Divided into up to a simultaneous writing page writing unit stored data in the temporary storage means to a plurality of memory cells connected to the divided groups, the
Page write means, connected to said each bit line, and a plurality of switch means for connecting / blocking between said temporary storage means and said bit line, the connected switch means for each of the plurality of bit lines Switching control to a connection state at least every other one ,
A page selector constituting a plurality of groups respectively, semiconductor nonvolatile memory and having. 2. A memory cell matrix in which electrically rewritable nonvolatile memory cells connected to respective intersections of a plurality of word lines and bit lines are arranged in a matrix. A plurality of temporary storage means for temporarily storing data to be written into a memory cell during a data input cycle; and selecting the one word line and the plurality of bit lines according to an address in a nonvolatile storage cycle following the data input cycle. And the plurality of bit lines are connected to a plurality of glues.
Divided into up to a simultaneous writing page writing unit stored data in the temporary storage means to a plurality of memory cells connected to the divided groups, the
Page write means, connected to said each bit line, and a plurality of switch means for connecting / blocking between said temporary storage means and said bit line, the connected switch means for each of the plurality of bit lines Switching control to a connection state at least every other one ,
A semiconductor nonvolatile memory, comprising: a page selector configuring each of a plurality of groups ; wherein the temporary storage unit is provided for each of the bit lines. 3. A memory cell matrix in which electrically rewritable nonvolatile memory cells connected to respective intersections of a plurality of word lines and bit lines are arranged in a matrix. A plurality of temporary storage means for temporarily storing data to be written into a memory cell during a data input cycle; and selecting the one word line and the plurality of bit lines according to an address in a nonvolatile storage cycle following the data input cycle. And the plurality of bit lines are connected to a plurality of glues.

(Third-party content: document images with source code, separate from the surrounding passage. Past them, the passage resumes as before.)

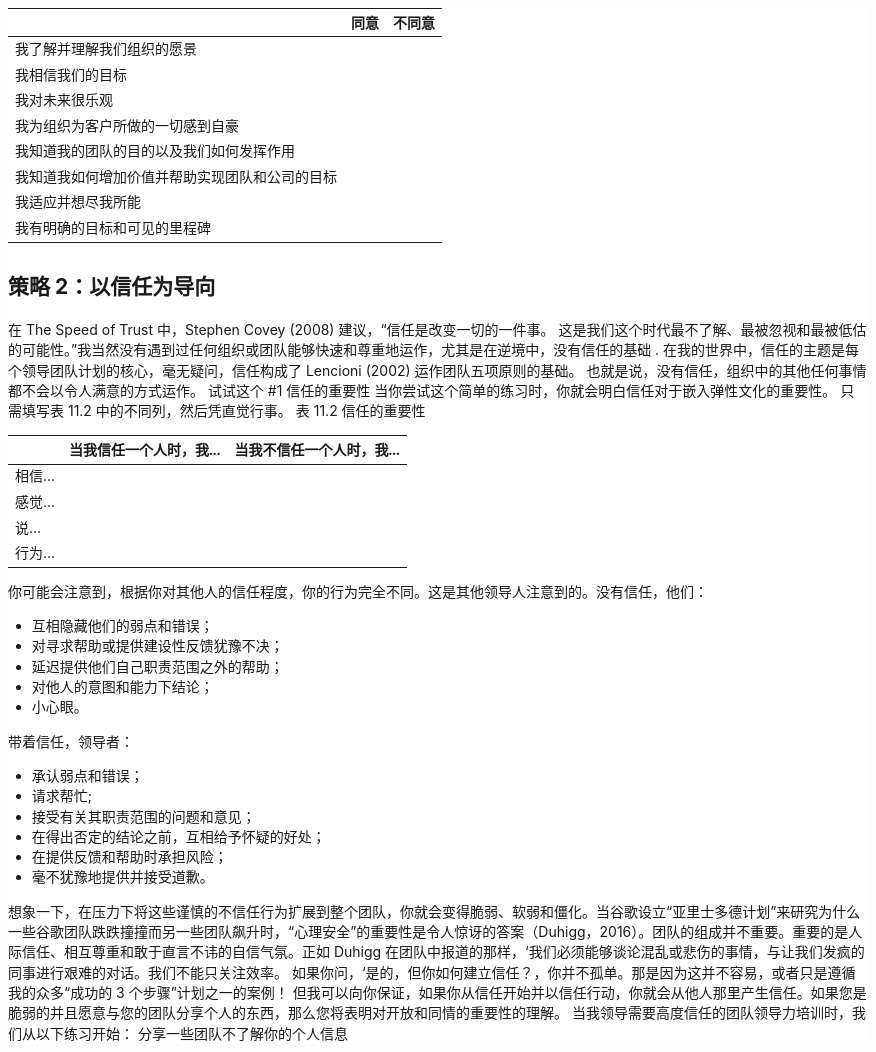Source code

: |                                                | 同意 | 不同意 |
| ---------------------------------------------- | ---- | ------ |
| 我了解并理解我们组织的愿景                     |      |        |
| 我相信我们的目标                               |      |        |
| 我对未来很乐观                                 |      |        |
| 我为组织为客户所做的一切感到自豪               |      |        |
| 我知道我的团队的目的以及我们如何发挥作用       |      |        |
| 我知道我如何增加价值并帮助实现团队和公司的目标 |      |        |
| 我适应并想尽我所能                             |      |        |
| 我有明确的目标和可见的里程碑                   |      |        |

## 策略 2：以信任为导向
在 The Speed of Trust 中，Stephen Covey (2008) 建议，“信任是改变一切的一件事。 这是我们这个时代最不了解、最被忽视和最被低估的可能性。”我当然没有遇到过任何组织或团队能够快速和尊重地运作，尤其是在逆境中，没有信任的基础 . 在我的世界中，信任的主题是每个领导团队计划的核心，毫无疑问，信任构成了 Lencioni (2002) 运作团队五项原则的基础。 也就是说，没有信任，组织中的其他任何事情都不会以令人满意的方式运作。
试试这个 #1
信任的重要性
当你尝试这个简单的练习时，你就会明白信任对于嵌入弹性文化的重要性。 只需填写表 11.2 中的不同列，然后凭直觉行事。
表 11.2 信任的重要性

|       | 当我信任一个人时，我... | 当我不信任一个人时，我... |
| ----- | ----------------------- | ------------------------- |
| 相信… |                         |                           |
| 感觉… |                         |                           |
| 说…   |                         |                           |
| 行为… |                         |                           |

你可能会注意到，根据你对其他人的信任程度，你的行为完全不同。这是其他领导人注意到的。没有信任，他们：

- 互相隐藏他们的弱点和错误；
- 对寻求帮助或提供建设性反馈犹豫不决；
- 延迟提供他们自己职责范围之外的帮助；
- 对他人的意图和能力下结论；
- 小心眼。

带着信任，领导者：

- 承认弱点和错误；
- 请求帮忙;
- 接受有关其职责范围的问题和意见；
- 在得出否定的结论之前，互相给予怀疑的好处；
- 在提供反馈和帮助时承担风险；
- 毫不犹豫地提供并接受道歉。

想象一下，在压力下将这些谨慎的不信任行为扩展到整个团队，你就会变得脆弱、软弱和僵化。当谷歌设立“亚里士多德计划”来研究为什么一些谷歌团队跌跌撞撞而另一些团队飙升时，“心理安全”的重要性是令人惊讶的答案（Duhigg，2016）。团队的组成并不重要。重要的是人际信任、相互尊重和敢于直言不讳的自信气氛。正如 Duhigg 在团队中报道的那样，‘我们必须能够谈论混乱或悲伤的事情，与让我们发疯的同事进行艰难的对话。我们不能只关注效率。
如果你问，‘是的，但你如何建立信任？，你并不孤单。那是因为这并不容易，或者只是遵循我的众多“成功的 3 个步骤”计划之一的案例！
但我可以向你保证，如果你从信任开始并以信任行动，你就会从他人那里产生信任。如果您是脆弱的并且愿意与您的团队分享个人的东西，那么您将表明对开放和同情的重要性的理解。
当我领导需要高度信任的团队领导力培训时，我们从以下练习开始：
分享一些团队不了解你的个人信息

Divided into up to a simultaneous writing page writing unit stored data in the temporary storage means to a plurality of memory cells connected to the divided groups, the
Page write means, connected to said each bit line, and a plurality of switch means for connecting / blocking between said temporary storage means and said bit line, the connected switch means for each of the plurality of bit lines Switching control to a connection state at least every other one ,
A non-volatile semiconductor memory, comprising: a page selector respectively configuring a plurality of groups ; wherein the temporary storage unit is provided for each of the two adjacent bit lines.